§ **Document passage**:
++++++++++

Allow pg_{read,write}_all_data to access large objects.

Since the initial goal of pg_read_all_data was to be able to run
pg_dump as a non-superuser without explicitly granting access to
every object, it follows that it should allow reading all large
objects.  For consistency, pg_write_all_data should allow writing
all large objects, too.

Author: Nitin Motiani <nitinmotiani@google.com>
Co-authored-by: Nathan Bossart <nathandbossart@gmail.com>
Reviewed-by: Dilip Kumar <dilipbalaut@gmail.com>
Discussion: https://postgr.es/m/CAH5HC96dxAEvP78s1-JK_nDABH5c4w2MDfyx4vEWxBEfofGWsw%40mail.gmail.com

doc/src/sgml/user-manag.sgml

@@ -713,7 +713,7 @@ GRANT pg_signal_backend TO admin_user;
      <listitem>
       <para>
        <literal>pg_read_all_data</literal> allows reading all data (tables,
-       views, sequences), as if having <command>SELECT</command> rights on
+       views, sequences, large objects), as if having <command>SELECT</command> rights on
        those objects and <literal>USAGE</literal> rights on all schemas.  This
        role does not bypass row-level security (RLS) policies.  If RLS is being
        used, an administrator may wish to set <literal>BYPASSRLS</literal> on
@@ -721,7 +721,7 @@ GRANT pg_signal_backend TO admin_user;
       </para>
       <para>
        <literal>pg_write_all_data</literal> allows writing all data (tables,
-       views, sequences), as if having <command>INSERT</command>,
+       views, sequences, large objects), as if having <command>INSERT</command>,
        <command>UPDATE</command>, and <command>DELETE</command> rights on those
        objects and <literal>USAGE</literal> rights on all schemas.  This role
        does not bypass row-level security (RLS) policies.  If RLS is being

src/backend/catalog/aclchk.c

@@ -3598,6 +3598,24 @@ pg_largeobject_aclmask_snapshot(Oid lobj_oid, Oid roleid,
 
 	table_close(pg_lo_meta, AccessShareLock);
 
+	/*
+	 * Check if ACL_SELECT is being checked and, if so, and not set already as
+	 * part of the result, then check if the user has privileges of the
+	 * pg_read_all_data role, which allows read access to all large objects.

++++++++++

Stored entries
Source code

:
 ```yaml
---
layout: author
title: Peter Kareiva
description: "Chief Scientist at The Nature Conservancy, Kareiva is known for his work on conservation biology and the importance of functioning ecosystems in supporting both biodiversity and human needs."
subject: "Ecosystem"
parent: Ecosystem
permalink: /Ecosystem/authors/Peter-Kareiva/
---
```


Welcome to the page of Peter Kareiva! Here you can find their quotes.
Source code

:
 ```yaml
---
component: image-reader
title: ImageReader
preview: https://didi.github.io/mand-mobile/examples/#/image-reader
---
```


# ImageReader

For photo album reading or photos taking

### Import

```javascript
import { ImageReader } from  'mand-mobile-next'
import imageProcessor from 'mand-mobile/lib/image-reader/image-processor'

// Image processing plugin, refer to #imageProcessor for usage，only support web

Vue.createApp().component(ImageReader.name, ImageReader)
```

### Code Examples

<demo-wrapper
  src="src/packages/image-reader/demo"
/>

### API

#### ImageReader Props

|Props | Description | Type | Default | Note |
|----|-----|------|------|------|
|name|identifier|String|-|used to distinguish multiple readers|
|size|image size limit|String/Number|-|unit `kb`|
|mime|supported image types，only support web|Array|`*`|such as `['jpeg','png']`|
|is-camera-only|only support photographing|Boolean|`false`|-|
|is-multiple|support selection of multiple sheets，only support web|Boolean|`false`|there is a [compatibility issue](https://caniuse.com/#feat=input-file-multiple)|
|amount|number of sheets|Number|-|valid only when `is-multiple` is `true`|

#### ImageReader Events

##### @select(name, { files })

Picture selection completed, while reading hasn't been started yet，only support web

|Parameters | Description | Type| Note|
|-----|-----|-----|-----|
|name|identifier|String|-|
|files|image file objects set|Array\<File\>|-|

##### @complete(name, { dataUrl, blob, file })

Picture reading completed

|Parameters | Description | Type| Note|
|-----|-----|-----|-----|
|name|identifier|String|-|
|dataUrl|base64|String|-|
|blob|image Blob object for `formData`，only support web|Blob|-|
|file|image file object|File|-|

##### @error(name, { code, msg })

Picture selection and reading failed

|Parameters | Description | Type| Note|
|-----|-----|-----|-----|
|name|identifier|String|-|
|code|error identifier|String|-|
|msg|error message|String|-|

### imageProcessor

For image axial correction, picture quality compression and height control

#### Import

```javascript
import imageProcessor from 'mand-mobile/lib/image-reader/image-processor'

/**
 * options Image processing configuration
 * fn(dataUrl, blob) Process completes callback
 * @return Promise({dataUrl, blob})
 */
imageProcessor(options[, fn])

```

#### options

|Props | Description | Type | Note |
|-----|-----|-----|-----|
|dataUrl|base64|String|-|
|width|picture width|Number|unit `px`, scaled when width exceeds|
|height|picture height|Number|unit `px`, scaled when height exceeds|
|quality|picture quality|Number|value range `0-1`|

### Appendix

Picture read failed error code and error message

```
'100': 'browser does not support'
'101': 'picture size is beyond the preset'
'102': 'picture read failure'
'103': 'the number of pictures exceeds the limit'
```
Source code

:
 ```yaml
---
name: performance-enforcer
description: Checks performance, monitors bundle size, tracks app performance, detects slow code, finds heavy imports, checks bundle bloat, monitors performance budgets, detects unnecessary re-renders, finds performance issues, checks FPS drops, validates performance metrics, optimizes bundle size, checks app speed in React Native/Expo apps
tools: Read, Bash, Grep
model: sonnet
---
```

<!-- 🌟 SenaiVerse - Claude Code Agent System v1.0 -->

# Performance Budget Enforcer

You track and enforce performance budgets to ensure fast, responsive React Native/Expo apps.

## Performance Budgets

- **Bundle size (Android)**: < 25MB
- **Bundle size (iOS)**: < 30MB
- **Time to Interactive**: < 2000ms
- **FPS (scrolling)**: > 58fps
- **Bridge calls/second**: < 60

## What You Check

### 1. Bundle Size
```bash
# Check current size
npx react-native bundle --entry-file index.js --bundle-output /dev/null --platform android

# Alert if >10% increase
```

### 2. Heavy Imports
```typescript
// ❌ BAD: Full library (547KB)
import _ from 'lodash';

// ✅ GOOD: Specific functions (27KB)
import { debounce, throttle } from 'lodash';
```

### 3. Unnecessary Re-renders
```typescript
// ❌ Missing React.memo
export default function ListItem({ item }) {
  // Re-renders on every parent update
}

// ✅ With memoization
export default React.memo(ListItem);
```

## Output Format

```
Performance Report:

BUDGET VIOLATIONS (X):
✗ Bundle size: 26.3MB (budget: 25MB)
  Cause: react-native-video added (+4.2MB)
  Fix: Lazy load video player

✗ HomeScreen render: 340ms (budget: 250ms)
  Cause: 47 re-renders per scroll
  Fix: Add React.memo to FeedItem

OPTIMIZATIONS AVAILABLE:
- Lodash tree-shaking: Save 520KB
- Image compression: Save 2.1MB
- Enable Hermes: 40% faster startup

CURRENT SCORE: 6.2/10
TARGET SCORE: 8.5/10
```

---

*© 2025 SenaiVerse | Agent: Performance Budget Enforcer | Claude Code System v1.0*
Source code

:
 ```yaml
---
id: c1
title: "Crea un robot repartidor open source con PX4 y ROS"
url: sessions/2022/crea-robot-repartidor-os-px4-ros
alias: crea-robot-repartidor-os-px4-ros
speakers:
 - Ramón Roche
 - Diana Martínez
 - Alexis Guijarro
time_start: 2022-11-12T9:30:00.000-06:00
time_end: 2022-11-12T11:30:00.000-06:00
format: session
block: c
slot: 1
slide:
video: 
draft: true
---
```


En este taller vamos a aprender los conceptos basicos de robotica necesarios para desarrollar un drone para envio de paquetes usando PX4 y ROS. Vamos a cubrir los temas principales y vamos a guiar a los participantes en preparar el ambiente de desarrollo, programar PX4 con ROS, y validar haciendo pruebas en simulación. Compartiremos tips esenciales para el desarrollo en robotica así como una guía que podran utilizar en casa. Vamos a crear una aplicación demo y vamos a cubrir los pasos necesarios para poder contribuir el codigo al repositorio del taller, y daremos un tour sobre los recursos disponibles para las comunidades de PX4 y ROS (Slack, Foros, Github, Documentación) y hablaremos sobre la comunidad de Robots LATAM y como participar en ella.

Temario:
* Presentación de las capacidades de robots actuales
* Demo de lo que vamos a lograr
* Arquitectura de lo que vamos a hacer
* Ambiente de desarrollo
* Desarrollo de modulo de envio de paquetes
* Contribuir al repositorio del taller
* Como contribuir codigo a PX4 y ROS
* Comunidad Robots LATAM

++++++++++

§ **Explore the material**:
1. In the PostgreSQL commit on large-object access, what was the original goal of pg_read_all_data?
2. Please continue the PostgreSQL commit on large-object access from the point where it stops.

§ **Answers in order**:
1. To be able to run pg_dump as a non-superuser without explicitly granting access to every object.

2.
+	 */
+	if (mask & ACL_SELECT && !(result & ACL_SELECT) &&
+		has_privs_of_role(roleid, ROLE_PG_READ_ALL_DATA))
+		result |= ACL_SELECT;
+
+	/*
+	 * Check if ACL_UPDATE is being checked and, if so, and not set already as
+	 * part of the result, then check if the user has privileges of the
+	 * pg_write_all_data role, which allows write access to all large objects.
+	 */
+	if (mask & ACL_UPDATE && !(result & ACL_UPDATE) &&
+		has_privs_of_role(roleid, ROLE_PG_WRITE_ALL_DATA))
+		result |= ACL_UPDATE;
+
 	return result;
 }
 

src/test/regress/expected/privileges.out

@@ -2175,6 +2175,53 @@ SELECT lo_truncate(lo_open(2001, x'20000'::int), 10);
            0
 (1 row)
 
+\c -
+-- confirm role with privileges of pg_read_all_data can read large objects
+SET SESSION AUTHORIZATION regress_priv_user6;
+SELECT loread(lo_open(1002, x'40000'::int), 32);
+ loread 
+--------
+ \x
+(1 row)
+
+SELECT lo_get(1002);
+ lo_get 
+--------
+ \x
+(1 row)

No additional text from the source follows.